The OD 260/280 ratio is a valuable tool in protein purification; it serves as a guidepost for the purity and composition of a sample. This blog post will talk about the importance of measuring this value throughout the process of purifying proteins.
What does the 260/280 ratio mean?
The OD 260/280 ratio is a measure of sample purity. Nucleic acid contamination in a protein sample should be kept to a minimum, as it can interfere with the activity of nucleic acid-binding proteins like Cas9. Nucleic acids absorb light at 260 nm and proteins absorb at 280 nm. Therefore, a high value indicates the presence of more nucleic acids and a low value indicates the presence of proteins. Loading in as high a salt buffer as possible will help minimize the presence of nucleic acids early on.
What’s the goal ratio?
Protein structure largely affects the 260/280 ratio. Aromatic amino acids such as tryptophan and tyrosine absorb stronglyat 280 nm, while other secondary and tertiary structures also impact the wavelength at which the sample absorbs. The sample’s purification buffer can also influence the ratio if it contains components that absorb in the same UV spectrum.

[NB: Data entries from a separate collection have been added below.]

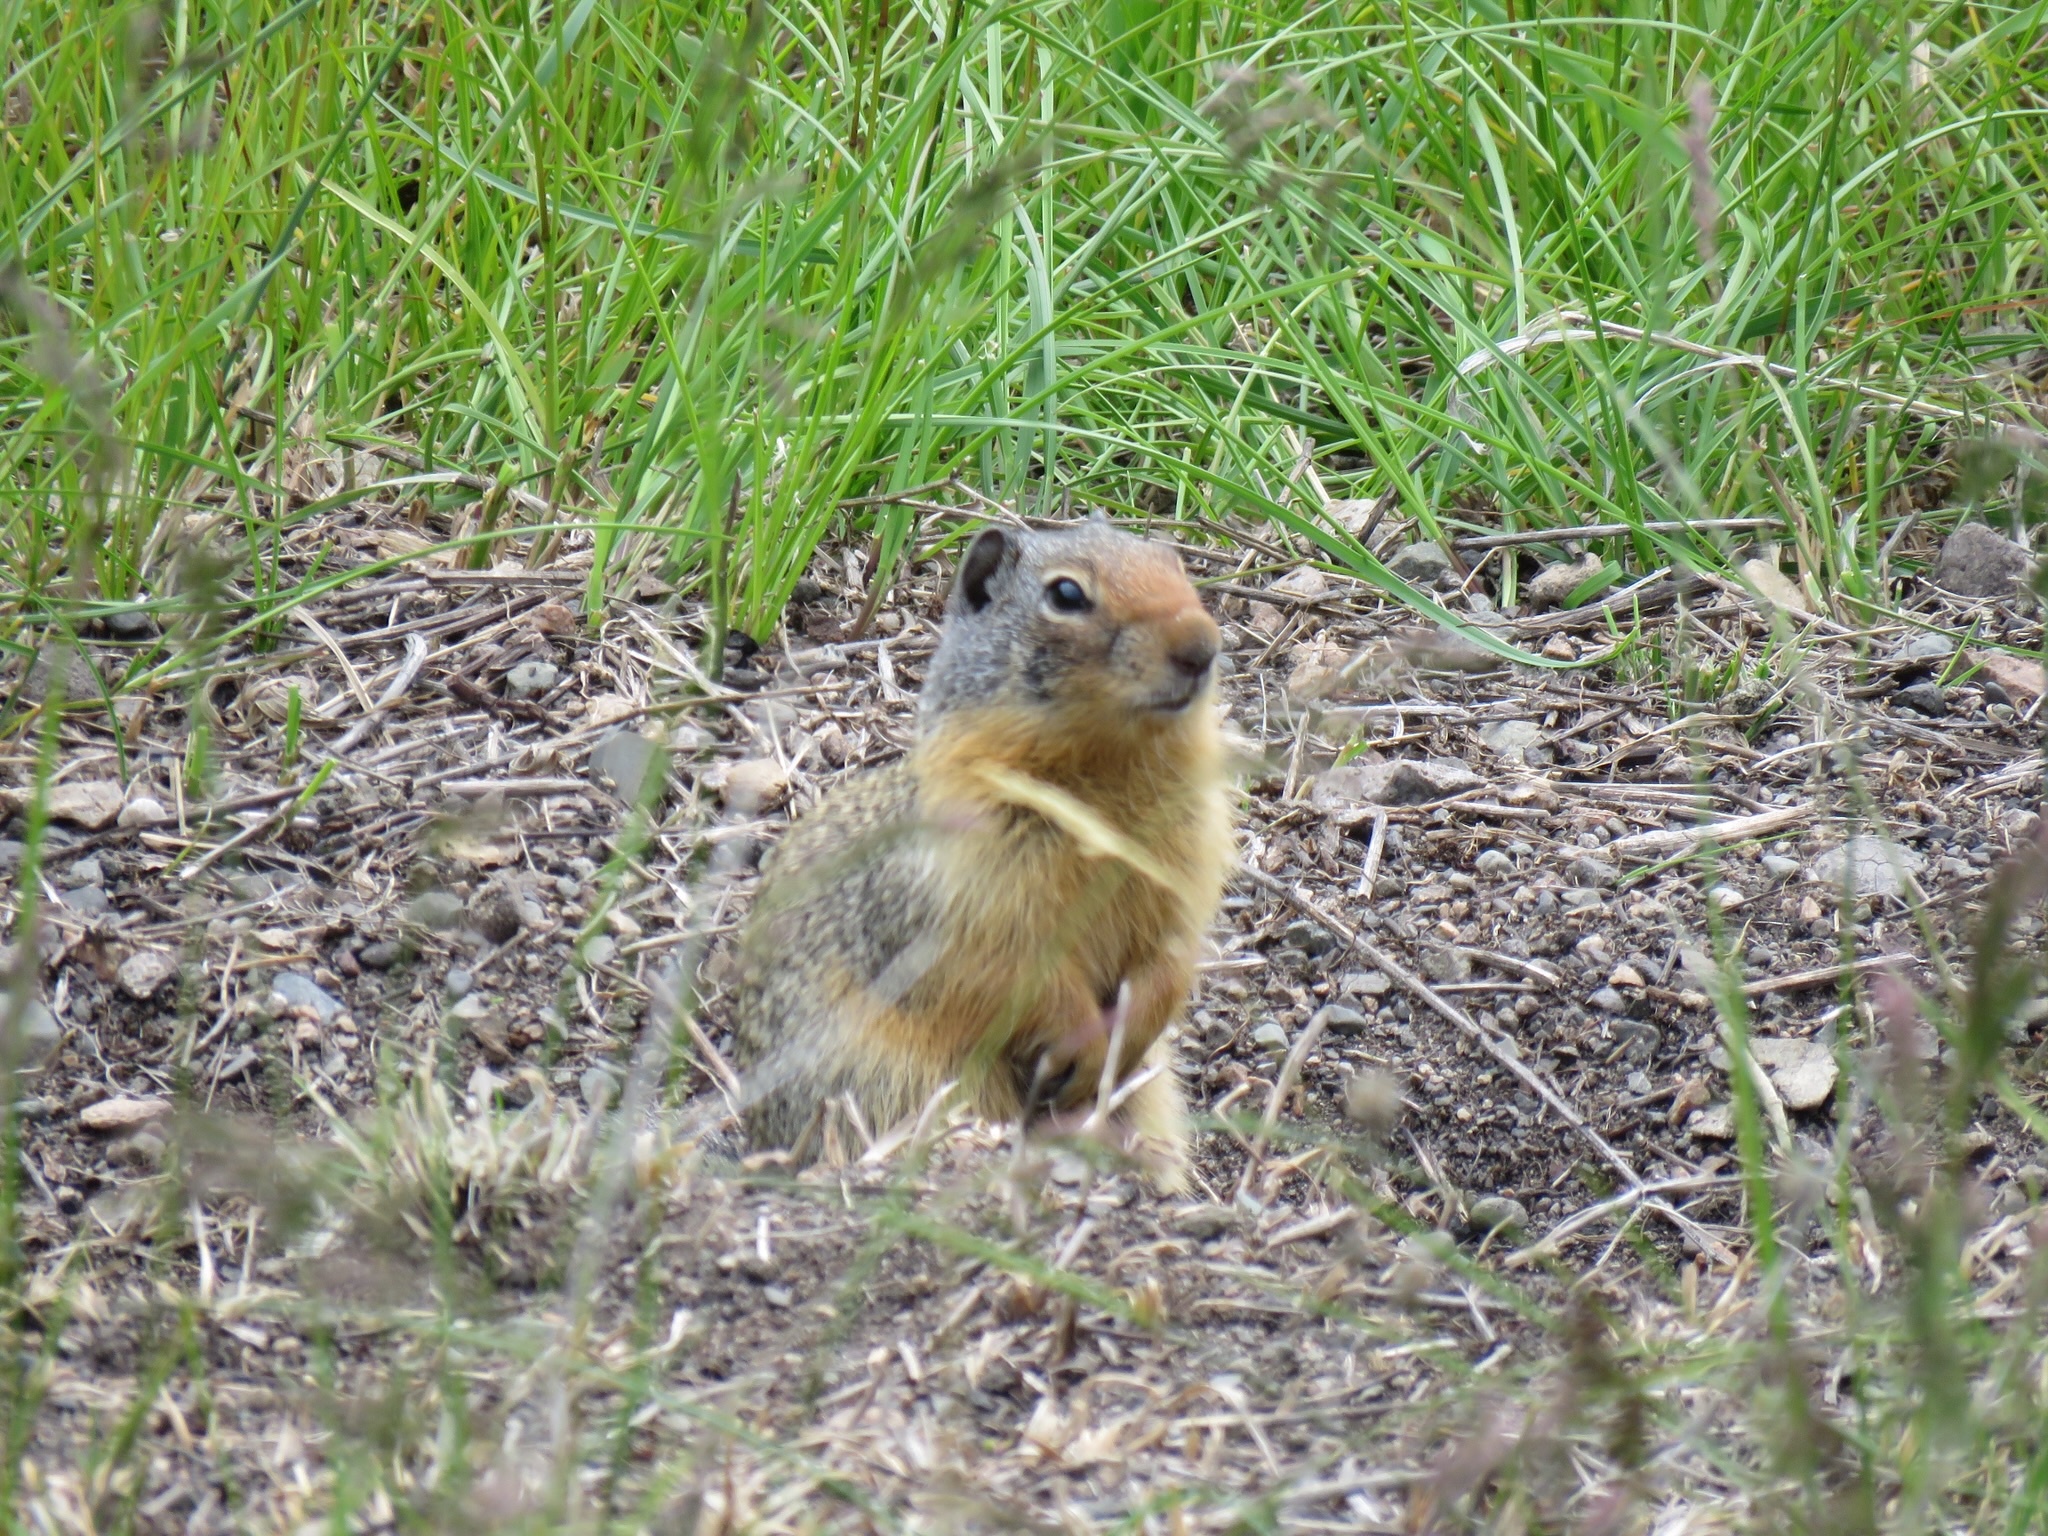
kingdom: Animalia
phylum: Chordata
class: Mammalia
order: Rodentia
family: Sciuridae
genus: Urocitellus
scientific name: Urocitellus columbianus
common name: Columbian ground squirrel
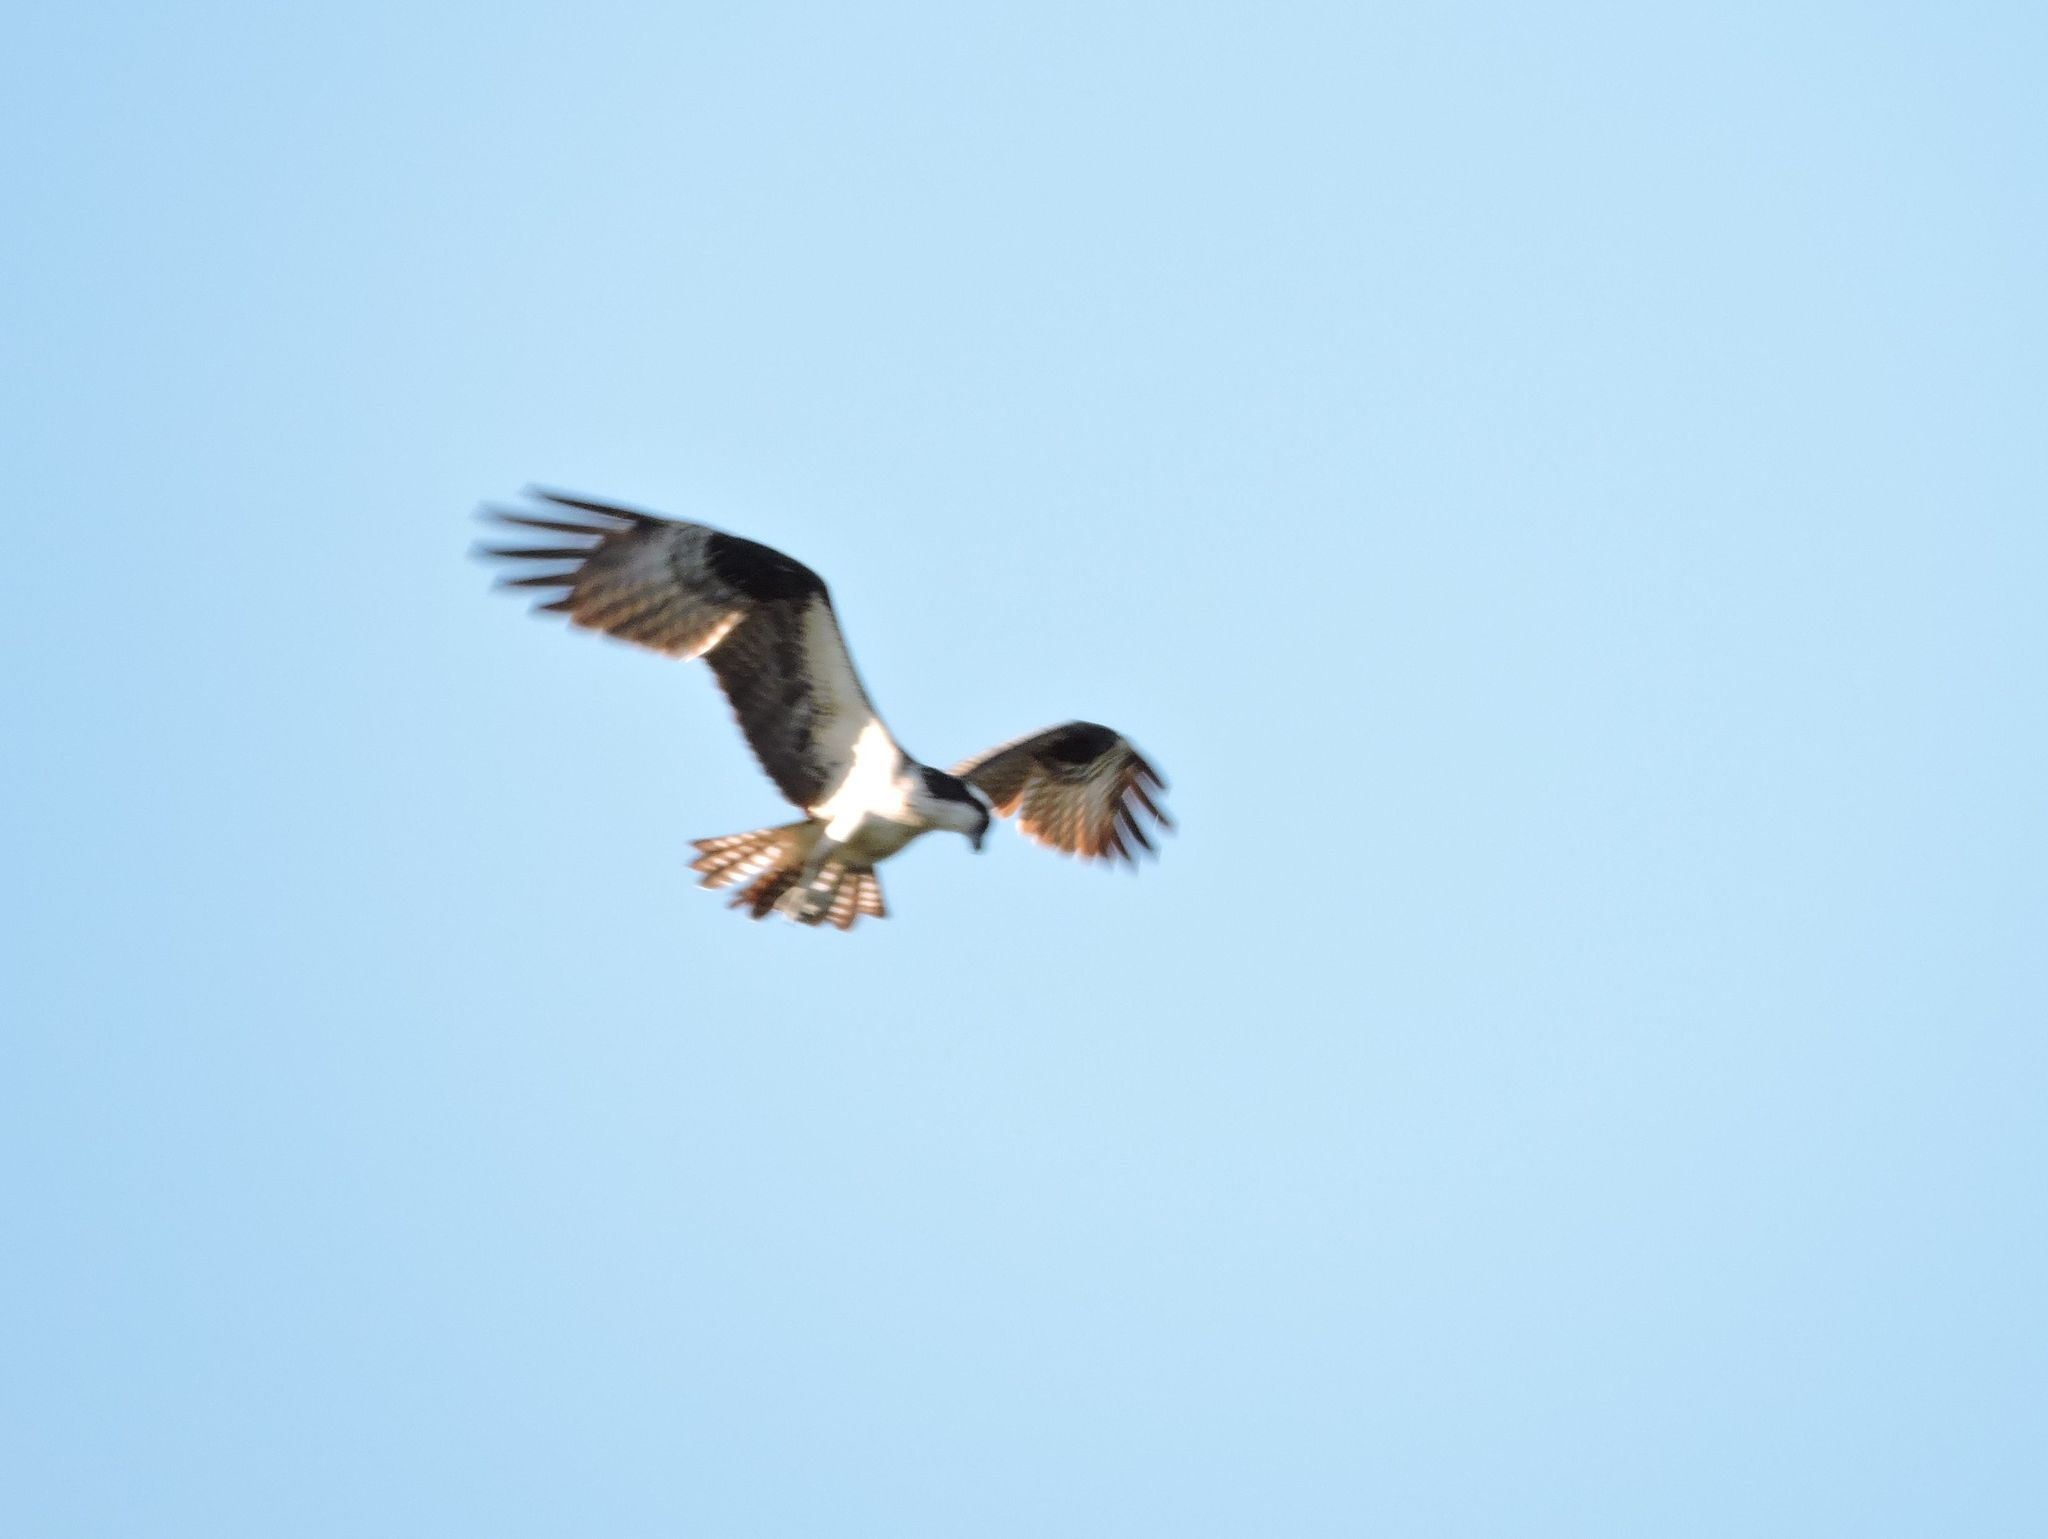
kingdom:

Accounting for these factors, a ratio less than 0.60 is a good indication of pure protein with minimal nucleic acid contamination.
When do I measure the ratio?
Monitoring the 260/280 ratio throughout the protein purification process is important. Initial crude lysate may give a high number like 1.7 because contaminants have yet to be filtered out. The flowthrough may have an even higher ratio because it contains the nucleic acids that have been isolated out of the sample. The eluate should have the lowest ratio because contaminants in the flowthrough have now been removed, leaving behind pure protein. Nucleic acid contamination does not show up on a protein gel, which is why measuring the ratio is essential for an accurate picture of purity.